YOUR TASK - Retype the entries below exactly, but begin at the line containing "varroa et de" and end at the last line.

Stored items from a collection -
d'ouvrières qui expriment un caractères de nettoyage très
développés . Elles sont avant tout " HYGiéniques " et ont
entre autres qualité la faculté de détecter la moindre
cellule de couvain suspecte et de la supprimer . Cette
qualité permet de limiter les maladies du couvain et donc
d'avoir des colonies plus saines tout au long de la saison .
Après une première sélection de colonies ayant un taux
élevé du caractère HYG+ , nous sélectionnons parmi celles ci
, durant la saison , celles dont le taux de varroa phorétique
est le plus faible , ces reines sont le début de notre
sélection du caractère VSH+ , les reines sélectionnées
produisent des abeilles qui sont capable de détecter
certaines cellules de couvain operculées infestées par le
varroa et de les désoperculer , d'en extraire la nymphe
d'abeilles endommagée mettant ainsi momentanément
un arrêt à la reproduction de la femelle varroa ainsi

EXPECTED ANSWER -
varroa et de les désoperculer , d'en extraire la nymphe
d'abeilles endommagée mettant ainsi momentanément
un arrêt à la reproduction de la femelle varroa ainsi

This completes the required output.